**Task details**. Find the line with "Source: Active Directory" in the entries below, then reproduce it and every line after it down to and including the line with "DNS Record Creation*", exactly.

[Dataset records]
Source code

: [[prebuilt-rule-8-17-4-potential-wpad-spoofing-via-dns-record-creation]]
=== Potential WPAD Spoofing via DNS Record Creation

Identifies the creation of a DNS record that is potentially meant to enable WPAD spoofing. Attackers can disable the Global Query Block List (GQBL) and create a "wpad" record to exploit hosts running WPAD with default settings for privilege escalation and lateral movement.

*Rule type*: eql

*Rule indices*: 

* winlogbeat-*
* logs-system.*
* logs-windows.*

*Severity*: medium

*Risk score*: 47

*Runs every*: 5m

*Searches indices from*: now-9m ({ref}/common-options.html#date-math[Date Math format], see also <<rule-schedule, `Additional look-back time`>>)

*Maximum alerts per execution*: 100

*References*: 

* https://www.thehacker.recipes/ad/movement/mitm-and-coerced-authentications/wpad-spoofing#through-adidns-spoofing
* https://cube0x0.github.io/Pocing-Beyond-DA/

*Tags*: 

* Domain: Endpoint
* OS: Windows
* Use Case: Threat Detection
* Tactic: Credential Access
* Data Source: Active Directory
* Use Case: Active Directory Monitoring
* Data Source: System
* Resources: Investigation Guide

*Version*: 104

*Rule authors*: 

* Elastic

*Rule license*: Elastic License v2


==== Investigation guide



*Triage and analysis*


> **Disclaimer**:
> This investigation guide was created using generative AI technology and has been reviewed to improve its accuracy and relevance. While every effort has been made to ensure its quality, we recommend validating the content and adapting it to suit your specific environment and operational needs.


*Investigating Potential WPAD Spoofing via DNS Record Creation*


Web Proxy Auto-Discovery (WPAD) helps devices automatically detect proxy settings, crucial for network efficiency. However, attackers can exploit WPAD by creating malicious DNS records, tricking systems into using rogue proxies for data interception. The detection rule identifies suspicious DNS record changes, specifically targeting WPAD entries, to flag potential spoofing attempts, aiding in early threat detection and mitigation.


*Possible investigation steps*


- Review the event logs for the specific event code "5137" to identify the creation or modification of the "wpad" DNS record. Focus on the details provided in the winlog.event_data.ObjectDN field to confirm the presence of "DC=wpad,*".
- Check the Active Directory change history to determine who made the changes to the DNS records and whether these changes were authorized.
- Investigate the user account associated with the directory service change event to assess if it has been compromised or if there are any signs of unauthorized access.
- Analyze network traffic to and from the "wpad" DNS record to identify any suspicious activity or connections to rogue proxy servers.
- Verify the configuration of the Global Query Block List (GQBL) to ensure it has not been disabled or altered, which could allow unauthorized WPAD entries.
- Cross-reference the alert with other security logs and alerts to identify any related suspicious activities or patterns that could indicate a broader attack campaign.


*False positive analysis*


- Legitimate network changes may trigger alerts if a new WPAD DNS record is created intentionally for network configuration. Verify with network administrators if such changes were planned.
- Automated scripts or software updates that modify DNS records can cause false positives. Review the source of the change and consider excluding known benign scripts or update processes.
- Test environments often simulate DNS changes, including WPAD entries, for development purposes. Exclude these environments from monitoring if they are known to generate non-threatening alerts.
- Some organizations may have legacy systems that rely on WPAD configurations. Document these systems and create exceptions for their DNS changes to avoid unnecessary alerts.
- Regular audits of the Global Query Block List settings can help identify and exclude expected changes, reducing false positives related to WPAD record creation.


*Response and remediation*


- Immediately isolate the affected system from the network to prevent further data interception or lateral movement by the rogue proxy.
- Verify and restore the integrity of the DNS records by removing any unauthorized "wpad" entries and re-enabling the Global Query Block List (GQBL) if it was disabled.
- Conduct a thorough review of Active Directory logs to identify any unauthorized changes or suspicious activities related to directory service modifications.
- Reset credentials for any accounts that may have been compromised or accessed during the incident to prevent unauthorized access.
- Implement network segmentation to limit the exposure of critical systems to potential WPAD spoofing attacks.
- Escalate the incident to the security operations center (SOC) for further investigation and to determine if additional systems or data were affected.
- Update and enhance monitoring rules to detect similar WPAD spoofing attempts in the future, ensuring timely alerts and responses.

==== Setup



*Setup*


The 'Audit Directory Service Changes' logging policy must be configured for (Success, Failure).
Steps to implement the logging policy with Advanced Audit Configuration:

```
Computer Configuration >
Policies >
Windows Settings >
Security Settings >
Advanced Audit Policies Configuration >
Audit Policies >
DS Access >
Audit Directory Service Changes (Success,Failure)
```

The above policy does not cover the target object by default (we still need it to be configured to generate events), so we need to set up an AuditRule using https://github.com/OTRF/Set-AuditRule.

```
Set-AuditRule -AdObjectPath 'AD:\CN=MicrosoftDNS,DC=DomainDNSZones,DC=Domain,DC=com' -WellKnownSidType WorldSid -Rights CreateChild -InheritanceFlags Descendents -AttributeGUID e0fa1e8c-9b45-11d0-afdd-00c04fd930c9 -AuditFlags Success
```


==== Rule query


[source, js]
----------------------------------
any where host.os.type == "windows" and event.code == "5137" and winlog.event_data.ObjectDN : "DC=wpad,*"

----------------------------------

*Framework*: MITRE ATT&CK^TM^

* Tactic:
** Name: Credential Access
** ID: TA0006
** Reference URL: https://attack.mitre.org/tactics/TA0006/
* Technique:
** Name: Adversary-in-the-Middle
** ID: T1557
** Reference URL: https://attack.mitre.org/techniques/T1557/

**Exercise output**.
* Data Source: Active Directory
* Use Case: Active Directory Monitoring
* Data Source: System
* Resources: Investigation Guide

*Version*: 104

*Rule authors*: 

* Elastic

*Rule license*: Elastic License v2


==== Investigation guide



*Triage and analysis*


> **Disclaimer**:
> This investigation guide was created using generative AI technology and has been reviewed to improve its accuracy and relevance. While every effort has been made to ensure its quality, we recommend validating the content and adapting it to suit your specific environment and operational needs.


*Investigating Potential WPAD Spoofing via DNS Record Creation*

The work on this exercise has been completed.